Showing 3 results for Noaa Satellite
A. Rahimi Khoob, S.m.r Behbahani , M.h. Nazarifar,
Volume 11, Issue 42 (1-2008)
Abstract
Air temperature prediction models using satellite data are based on two variables of land surface temperature and vegetation cover index. These variables are obtained by atmospheric corrections in the values for the above data. Water vapor, ozone, and atmospheric aerosol optical depth are required for the atmospheric correction of visible bands. However, no measurements are available for these parameters in most locations of Iran. Using the common methods, land surface temperature can be measured accurately at 2 ° C. Given these limitations, efforts are made in this study to evaluate the accuracy of predicting maximum air temperature when uncorrected atmospheric data from the NOAA Satellite are used by a neural network. For this purpose, various neural network models were constructed from different combinations of data from 4 bands of NOAA satellite and 3 different geographical variables as inputs to the model in order to select the best model. The results showed that the best neural network was the one consisting of 6 neurons as the input layer (including 4 bands of NOAA satellite, day of the year, and altitude) and 19 neurons in the hidden layer. In this structure, about 91.4% of the results were found to be accurate at 3 ° C and the statistical criteria of R2, RMSE, and MBE were found to be 0.62, 1.7 ° C, and -0.01 ° C, respectively.
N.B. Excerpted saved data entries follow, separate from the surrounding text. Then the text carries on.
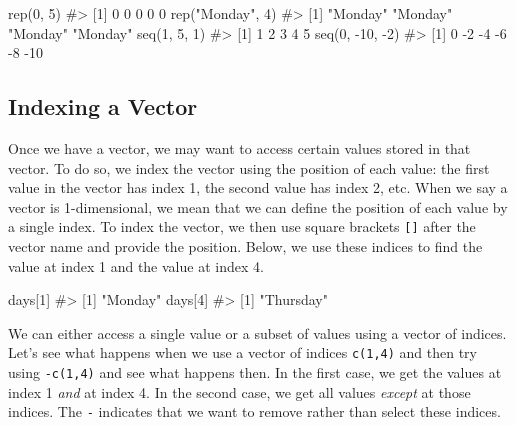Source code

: \documentclass[
  letterpaper,
]{krantz}
\makeatletter
\newenvironment{Shaded}{\begin{snugshade}}{\end{snugshade}}
\newcommand{\CommentTok}[1]{\textcolor[rgb]{0.37,0.37,0.37}{#1}}
\newcommand{\DecValTok}[1]{\textcolor[rgb]{0.68,0.00,0.00}{#1}}
\newcommand{\FunctionTok}[1]{\textcolor[rgb]{0.28,0.35,0.67}{#1}}
\newcommand{\NormalTok}[1]{\textcolor[rgb]{0.00,0.23,0.31}{#1}}
\newcommand{\SpecialCharTok}[1]{\textcolor[rgb]{0.37,0.37,0.37}{#1}}
\newcommand{\StringTok}[1]{\textcolor[rgb]{0.13,0.47,0.30}{#1}}
\newenvironment{kframe}{%
\medskip{}
\setlength{\fboxsep}{.8em}
 \def\at@end@of@kframe{}%
 \ifinner\ifhmode%
  \def\at@end@of@kframe{\end{minipage}}%
  \begin{minipage}{\columnwidth}%
 \fi\fi%
 \def\FrameCommand##1{\hskip\@totalleftmargin \hskip-\fboxsep
 \colorbox{shadecolor}{##1}\hskip-\fboxsep
     \hskip-\linewidth \hskip-\@totalleftmargin \hskip\columnwidth}%
 \MakeFramed {\advance\hsize-\width
   \@totalleftmargin\z@ \linewidth\hsize
   \@setminipage}}%
 {\par\unskip\endMakeFramed%
 \at@end@of@kframe}
\renewenvironment{Shaded}{\begin{kframe}}{\end{kframe}}
\makeatother
\begin{document}
\begin{Shaded}
\begin{Highlighting}[]
\FunctionTok{rep}\NormalTok{(}\DecValTok{0}\NormalTok{, }\DecValTok{5}\NormalTok{)}
\CommentTok{\#\textgreater{} [1] 0 0 0 0 0}
\FunctionTok{rep}\NormalTok{(}\StringTok{"Monday"}\NormalTok{, }\DecValTok{4}\NormalTok{)}
\CommentTok{\#\textgreater{} [1] "Monday" "Monday" "Monday" "Monday"}
\FunctionTok{seq}\NormalTok{(}\DecValTok{1}\NormalTok{, }\DecValTok{5}\NormalTok{, }\DecValTok{1}\NormalTok{)}
\CommentTok{\#\textgreater{} [1] 1 2 3 4 5}
\FunctionTok{seq}\NormalTok{(}\DecValTok{0}\NormalTok{, }\SpecialCharTok{{-}}\DecValTok{10}\NormalTok{, }\SpecialCharTok{{-}}\DecValTok{2}\NormalTok{)}
\CommentTok{\#\textgreater{} [1]   0  {-}2  {-}4  {-}6  {-}8 {-}10}
\end{Highlighting}
\end{Shaded}

\subsection{Indexing a Vector}\label{indexing-a-vector}

Once we have a vector, we may want to access certain values stored in
that vector. To do so, we index the vector using the position of each
value: the first value in the vector has index 1, the second value has
index 2, etc. When we say a vector is 1-dimensional, we mean that we can
define the position of each value by a single index. To index the
vector, we then use square brackets \texttt{{[}{]}} after the vector
name and provide the position. Below, we use these indices to find the
value at index 1 and the value at index 4.

\begin{Shaded}
\begin{Highlighting}[]
\NormalTok{days[}\DecValTok{1}\NormalTok{]}
\CommentTok{\#\textgreater{} [1] "Monday"}
\NormalTok{days[}\DecValTok{4}\NormalTok{]}
\CommentTok{\#\textgreater{} [1] "Thursday"}
\end{Highlighting}
\end{Shaded}

We can either access a single value or a subset of values using a vector
of indices. Let's see what happens when we use a vector of indices
\texttt{c(1,4)} and then try using \texttt{-c(1,4)} and see what happens
then. In the first case, we get the values at index 1 \emph{and} at
index 4. In the second case, we get all values \emph{except} at those
indices. The \texttt{-} indicates that we want to remove rather than
select these indices.
\end{document}
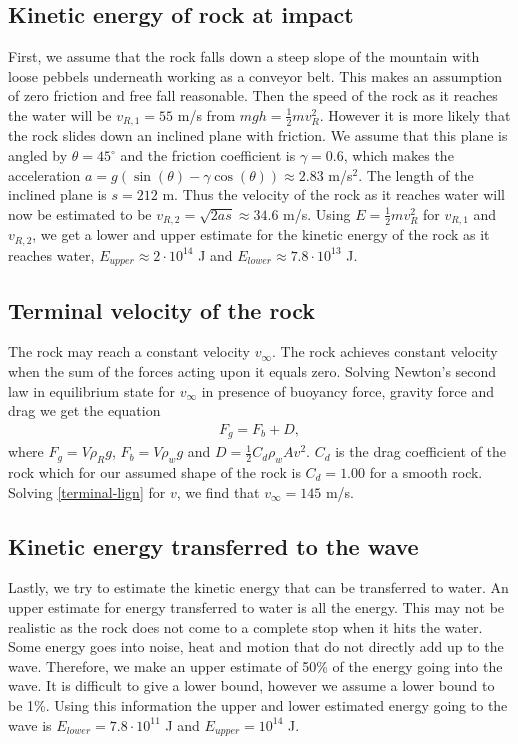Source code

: \documentclass[11pt]{article}
\begin{document}
\subsection{Kinetic energy of rock at impact}
First, we assume that the rock falls down a steep slope of the mountain with loose pebbels underneath working as a conveyor belt. This makes an assumption of zero friction and free fall reasonable.
Then the speed of the rock as it reaches the water will be $v_{R,1}=55$ m/s from $mgh=\frac{1}{2}mv_R^2$. However it is more likely that the rock slides down an inclined plane with friction.
We assume that this plane is angled by $\theta=45^{\circ}$  and the friction coefficient is $\gamma=0.6$, which makes the acceleration $a=g(\sin(\theta) - \gamma \cos(\theta)) \approx 2.83$ m/s$^2$.
The length of the inclined plane is $s=212$ m. Thus the velocity of the rock as it reaches water will now be estimated to be $v_{R,2}=\sqrt{2as} \approx 34.6$ m/s.
Using $E =\frac{1}{2}m v_R^2$ for $v_{R,1}$ and $v_{R,2}$, we get a lower and upper estimate for the kinetic energy of the rock as it reaches water, $E_{upper} \approx 2 \cdot 10^{14}$ J and $E_{lower} \approx 7.8 \cdot 10^{13}$ J.

\subsection{Terminal velocity of the rock}
The rock may reach a constant velocity $v_{\infty}$. The rock achieves constant velocity when the sum of the forces acting upon it equals zero. Solving Newton's second law in equilibrium state for
$v_{\infty}$ in presence of buoyancy force, gravity force and drag we get the equation
\begin{align}
    \label{terminal-lign}
    F_g=F_b + D,
\end{align}
where $F_g=V\rho_{R}g$, $F_b= V \rho_{w}g$ and $D=\frac{1}{2}C_d\rho_{w}Av^2$. $C_d$ is the drag coefficient of the rock which for our assumed shape of the rock is $C_d=1.00$ for a smooth rock.
Solving \eqref{terminal-lign} for $v$, we find that $v_{\infty} = 145$ m/s. 

\subsection{Kinetic energy transferred to the wave}
Lastly, we try to estimate the kinetic energy that can be transferred to water. An upper estimate for energy transferred to water is all the energy. This may not be realistic as the rock does not
come to a complete stop when it hits the water. Some energy goes into noise, heat and motion that do not directly add up to the wave. Therefore, we make an upper estimate of 50\% of the energy going into the wave.
It is difficult to give a lower bound, however we assume a lower bound to be 1\%. Using this information the upper and lower estimated energy going to the wave is $E_{lower}=7.8 \cdot 10^{11}$ J and $E_{upper}=10^{14}$ J.
\end{document}

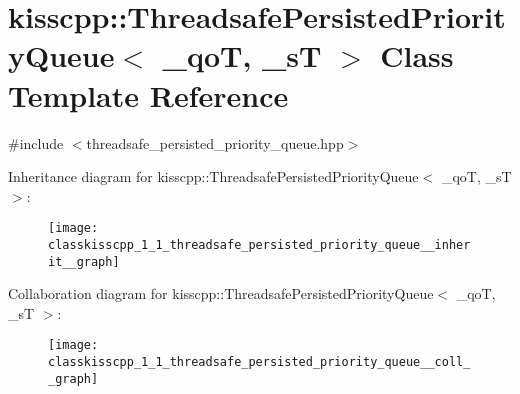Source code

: \hypertarget{classkisscpp_1_1_threadsafe_persisted_priority_queue}{\section{kisscpp\-:\-:Threadsafe\-Persisted\-Priority\-Queue$<$ \-\_\-qo\-T, \-\_\-s\-T $>$ Class Template Reference}
\label{classkisscpp_1_1_threadsafe_persisted_priority_queue}
}


{\ttfamily \#include $<$threadsafe\-\_\-persisted\-\_\-priority\-\_\-queue.\-hpp$>$}



Inheritance diagram for kisscpp\-:\-:Threadsafe\-Persisted\-Priority\-Queue$<$ \-\_\-qo\-T, \-\_\-s\-T $>$\-:\nopagebreak
\begin{figure}[H]
\begin{center}
\leavevmode
\texttt{[image: classkisscpp\_1\_1\_threadsafe\_persisted\_priority\_queue\_\_inherit\_\_graph]}
\end{center}
\end{figure}


Collaboration diagram for kisscpp\-:\-:Threadsafe\-Persisted\-Priority\-Queue$<$ \-\_\-qo\-T, \-\_\-s\-T $>$\-:\nopagebreak
\begin{figure}[H]
\begin{center}
\leavevmode
\texttt{[image: classkisscpp\_1\_1\_threadsafe\_persisted\_priority\_queue\_\_coll\_\_graph]}
\end{center}
\end{figure}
A. Rahimikhoob, P. Saberi, S. M. Behbahani, M. H. Nazarifar,
Volume 15, Issue 56 (7-2011)
Abstract
In this study, the remote sensing statistical approach was used to determine the global solar radiation from NOAA-AVHRR satellite data in southeast of Tehran. This approach is based on the linear correlation between a satellite derived cloud index and the atmospheric transmission measured by the clearness index on the ground. A multiple linear regression model was also used to convert the five AVHRR data channels and extraterrestrial radiation to global solar radiation. The results of this study showed that multiple linear regression model estimated the solar radiation with an R2 of 0.93 and a root mean square error (RMSE) of 5.8 percent, which was better than the statistical approach.
M. A. Moradi, A. Rahimikhoob,
Volume 16, Issue 62 (3-2013)
Abstract
Reference evapotranspiration (ET0) is a necessary parameter for calculating crop water requirements and irrigation scheduling. In this study, a method was presented as ET0 is estimated with NOAA satellite imagery in the irrigation network. In this method, a pixel from a set of pixels within the irrigation network was chosen with the highest vegetation index, and its surface temperature (Ts) with extraterrestrial radiation parameter (Ra) was used as inputs of the model. The M5 model tree for converting Ta and Ra to ET0 was used as input variables. In this research, Gazvin irrigated area was selected as a case study. A total of 231 images of NOAA satellite related to irrigation season of the study area were used. The results obtained by the M5 model were compared with the Penman–Monteith results, and error values were found within acceptable limits. The coefficient of determination (R2), percentage root mean square error (PRMSE) and the percentage mean bias error (PMBE) were found to be 0.81, 8.5% and 2.5%, respectively, for the testing data set.